I think too many Christians suffer from a need to have not just their reason ready for their hope in Christ, but their reason for all that is, both seen and unseen. Ensuring that no one ever finds a chink in the spiritual edifice they’ve constructed drives them. They must possess an answer to everything.

But even the Bible leaves some questions unanswered. We don’t know exactly what heaven looks like, for instance. We know that Enoch and Elijah were taken up into heaven without dying, but how exactly does that work? And are they really the two witnesses returned to earth as described in Revelation? What are all the things that Jesus did that aren’t written down in the Bible, as the last verse in the Gospel of John says at its end? And those are only a few mysteries; I’m sure you could come up with plenty more.

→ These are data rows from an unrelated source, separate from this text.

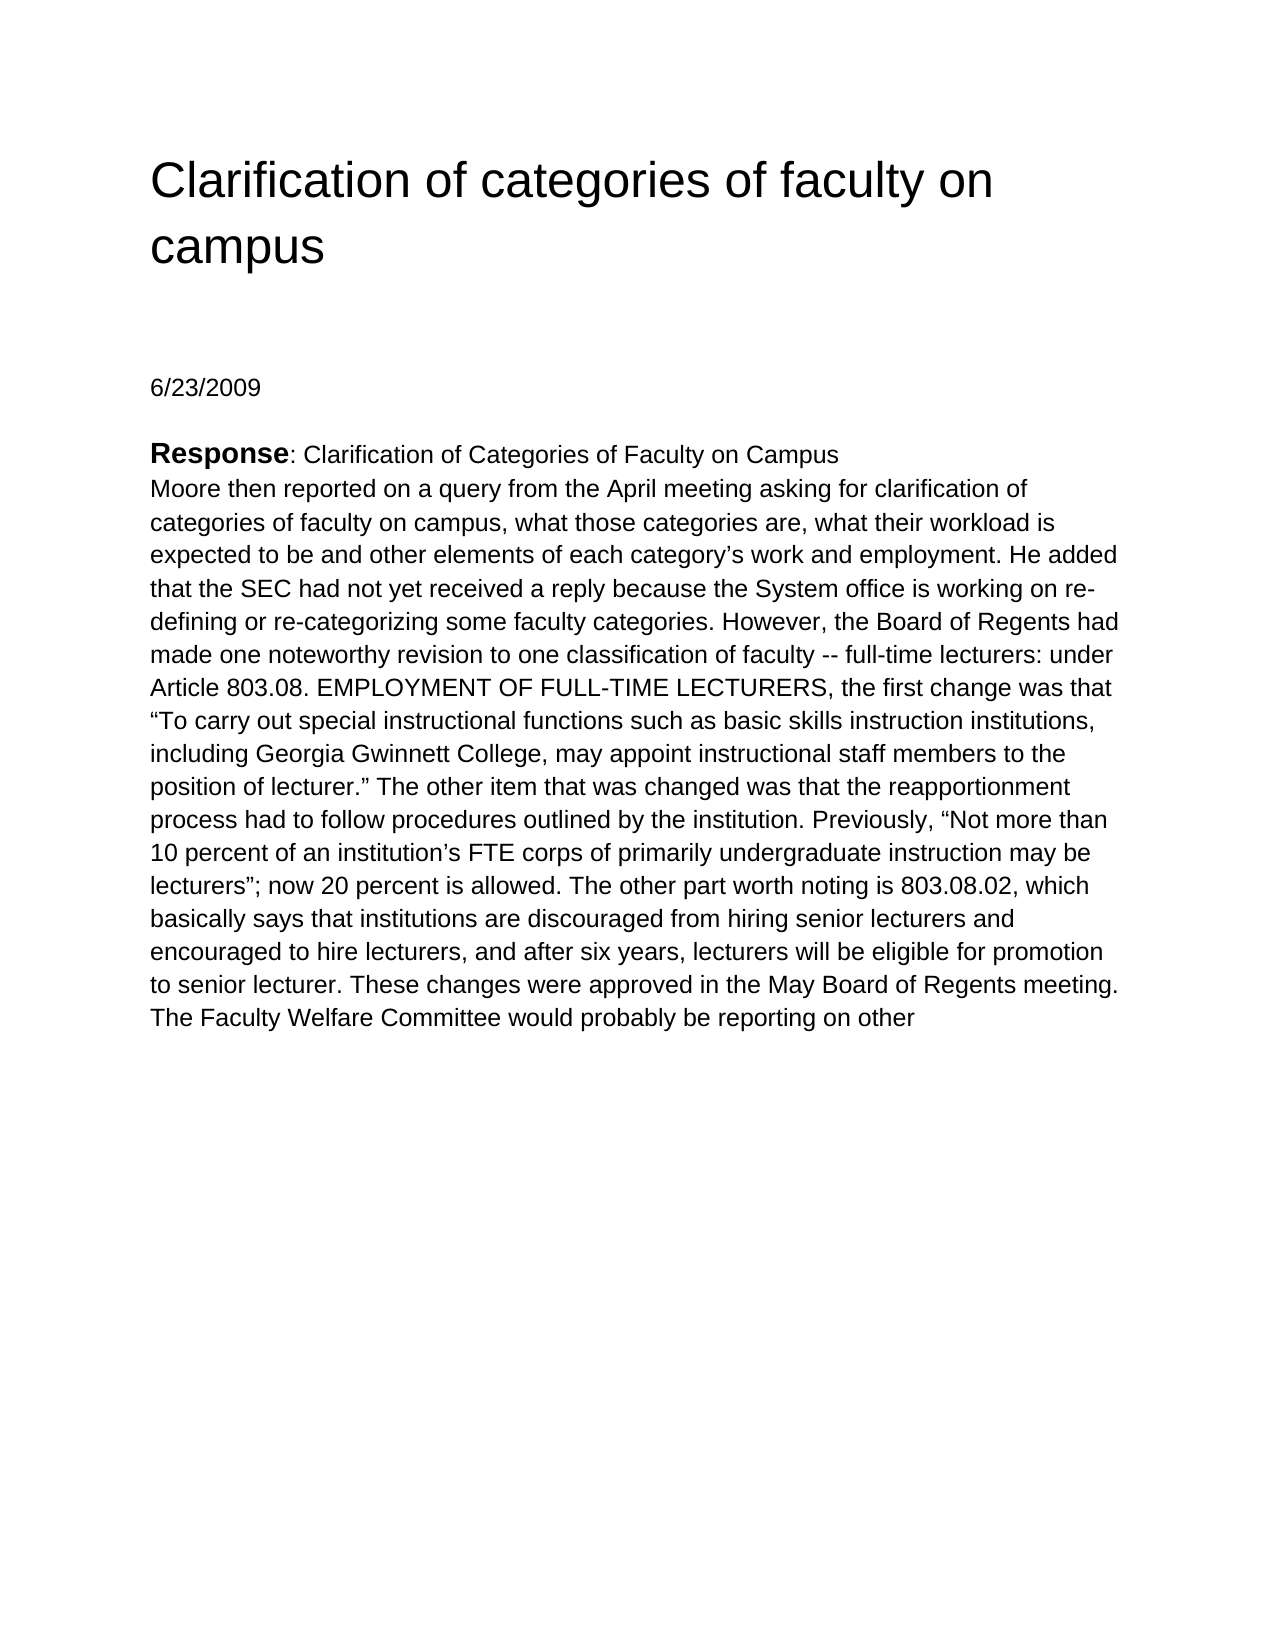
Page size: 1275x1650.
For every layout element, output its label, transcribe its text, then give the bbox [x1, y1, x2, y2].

text 6/23/2009 [150, 373, 1125, 401]
text Moore then reported on a query from the April meeting asking for clarification of categories of faculty on campus, what those categories are, what their workload is expected to be and other elements of each category’s work and employment. He added that the SEC had not yet received a reply because the System office is working on re-defining or re-categorizing some faculty categories. However, the Board of Regents had made one noteworthy revision to one classification of faculty -- full-time lecturers: under Article 803.08. EMPLOYMENT OF FULL-TIME LECTURERS, the first change was that “To carry out special instructional functions such as basic skills instruction institutions, including Georgia Gwinnett College, may appoint instructional staff members to the position of lecturer.” The other item that was changed was that the reapportionment process had to follow procedures outlined by the institution. Previously, “Not more than 10 percent of an institution’s FTE corps of primarily undergraduate instruction may be lecturers”; now 20 percent is allowed. The other part worth noting is 803.08.02, which basically says that institutions are discouraged from hiring senior lecturers and encouraged to hire lecturers, and after six years, lecturers will be eligible for promotion to senior lecturer. These changes were approved in the May Board of Regents meeting. The Faculty Welfare Committee would probably be reporting on other [150, 474, 1125, 1032]
text Response: Clarification of Categories of Faculty on Campus [150, 436, 1125, 469]
text Clarification of categories of faculty on campus [150, 150, 1125, 273]
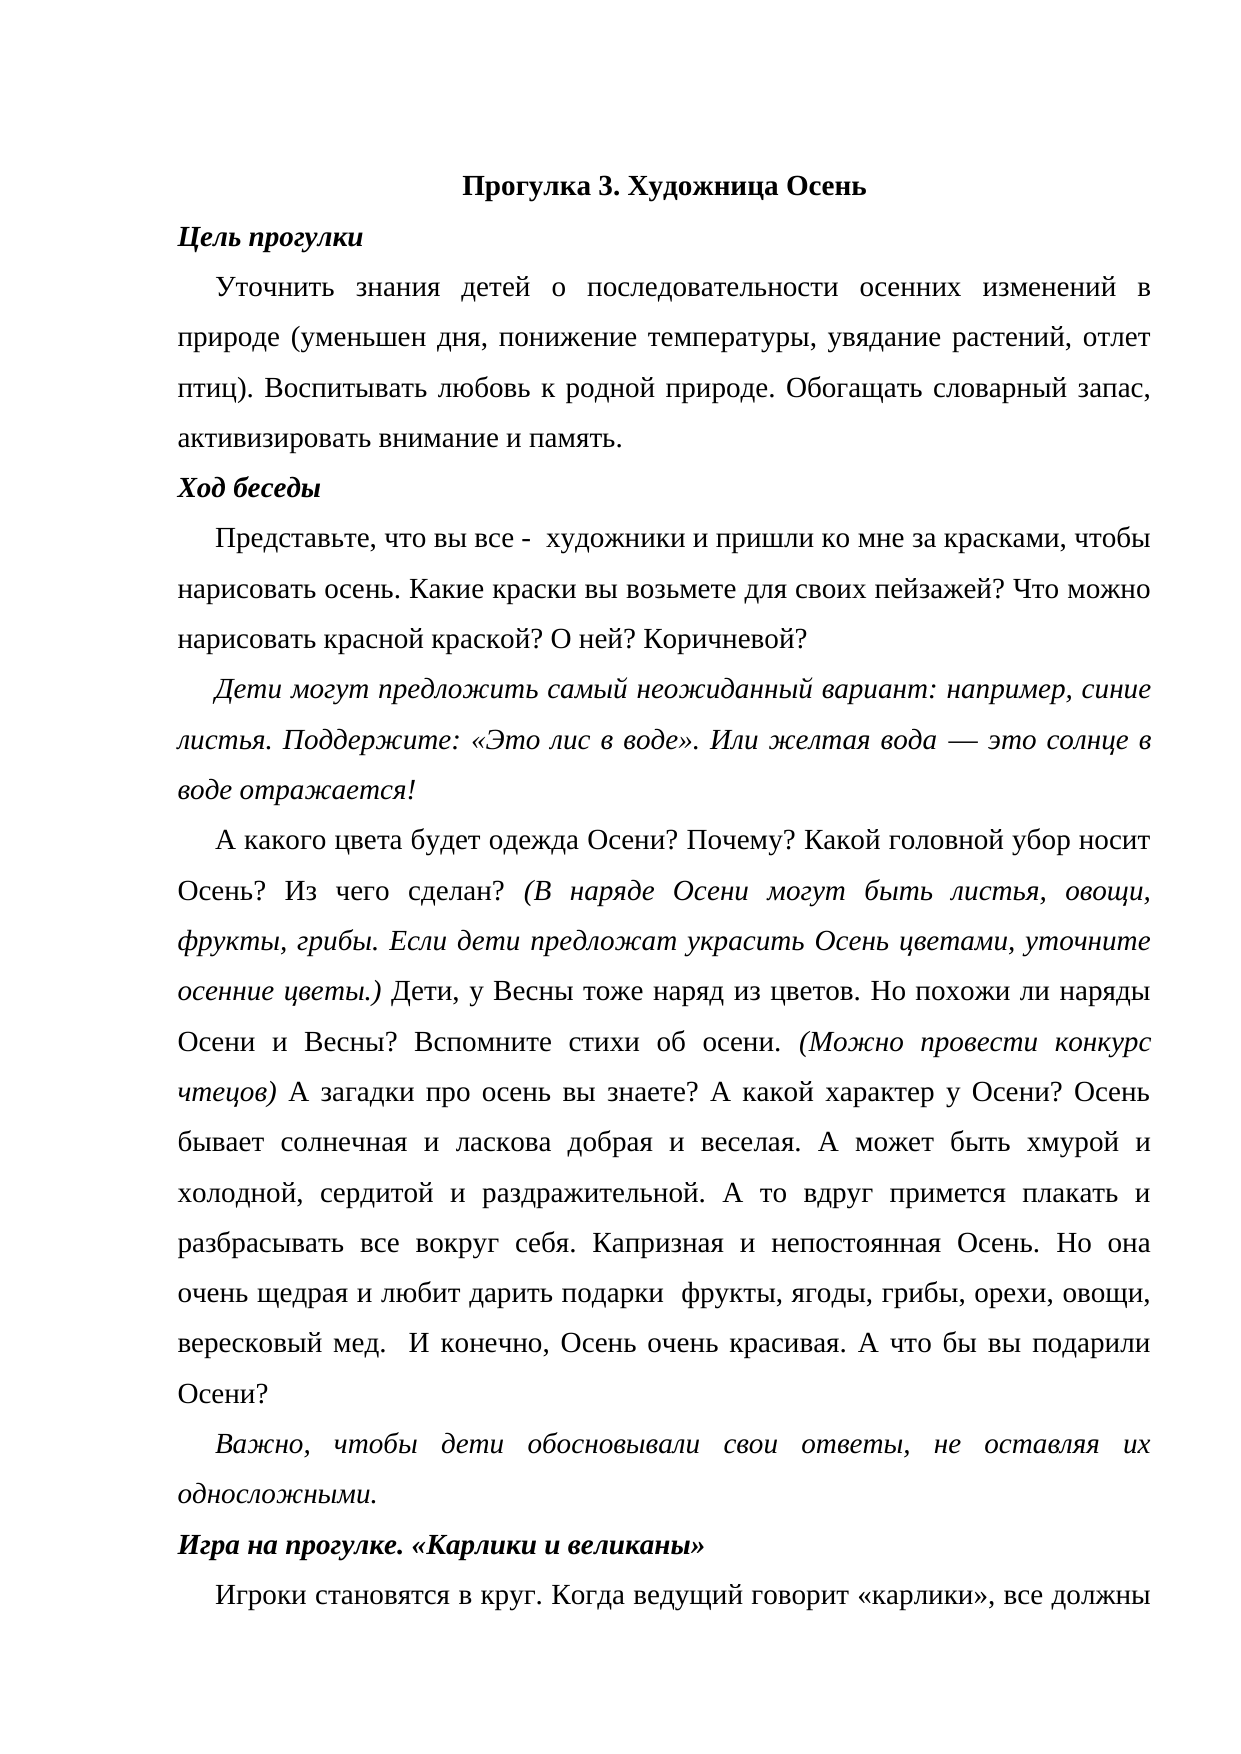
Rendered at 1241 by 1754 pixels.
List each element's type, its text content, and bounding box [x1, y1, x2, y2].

text Уточнить знания детей о последовательности осенних изменений в природе (уменьшен дня, понижение температуры, увядание растений, отлет птиц). Воспитывать любовь к родной природе. Обогащать словарный запас, активизировать внимание и память. [177, 269, 1152, 453]
text Важно, чтобы дети обосновывали свои ответы, не оставляя их односложными. [177, 1426, 1152, 1510]
text Ход беседы [177, 470, 1152, 504]
text Представьте, что вы все - художники и пришли ко мне за красками, чтобы нарисовать осень. Какие краски вы возьмете для своих пейзажей? Что можно нарисовать красной краской? О ней? Коричневой? [177, 521, 1152, 655]
text Цель прогулки [177, 219, 1152, 252]
text Игра на прогулке. «Карлики и великаны» [177, 1527, 1152, 1560]
text Прогулка 3. Художница Осень [177, 168, 1152, 202]
text Дети могут предложить самый неожиданный вариант: например, синие листья. Поддержите: «Это лис в воде». Или желтая вода — это солнце в воде отражается! [177, 672, 1152, 806]
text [177, 1577, 1152, 1611]
text А какого цвета будет одежда Осени? Почему? Какой головной убор носит Осень? Из чего сделан? (В наряде Осени могут быть листья, овощи, фрукты, грибы. Если дети предложат украсить Осень цветами, уточните осенние цветы.) Дети, у Весны тоже наряд из цветов. Но похожи ли наряды Осени и Весны? Вспомните стихи об осени. (Можно провести конкурс чтецов) А загадки про осень вы знаете? А какой характер у Осени? Осень бывает солнечная и ласкова добрая и веселая. А может быть хмурой и холодной, сердитой и раздражительной. А то вдруг примется плакать и разбрасывать все вокруг себя. Капризная и непостоянная Осень. Но она очень щедрая и любит дарить подарки фрукты, ягоды, грибы, орехи, овощи, вересковый мед. И конечно, Осень очень красивая. А что бы вы подарили Осени? [177, 822, 1152, 1409]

When did “I don’t know” become the hardest thing for Christians to say? Why do some Christians feel compelled to answer life’s every question? Some of the men through whom God spoke, men who wrote the very words of the Bible, weren’t so bold as to provide a running discourse on every subject imaginable. Some had the nerve to say

Three things are too wonderful for me; four I do not understand: the way of an eagle in the sky, the way of a serpent on a rock, the way of a ship on the high seas, and the way of a man with a virgin.
—Proverbs 30:18-19 ESV

The writer of Proverbs here didn’t try to erect an entire epistemology to explain these wonderful things. Why do so many Christians today think they can do better? Has God left us no enigmas at all?

I think it comes down to pride and fear. Pride in our ability to answer. Fear that if we cannot, the chink in our doctrinal armor will have been exposed. If only more Christians left enigmas alone rather than answer the way they do.

The one answer we should always be ready to give is based off the question, “Why do you hope in Jesus?” Our answer ultimately matters more than all others. Go back to the Bible and reason from it, but don’t forget that the answer always contains an element of the personal. Something of you has to be in there, something that no one else on the planet shares in common. Your story of faith in Christ matters. It is my hope that you know it well enough for it to be your “always answer.”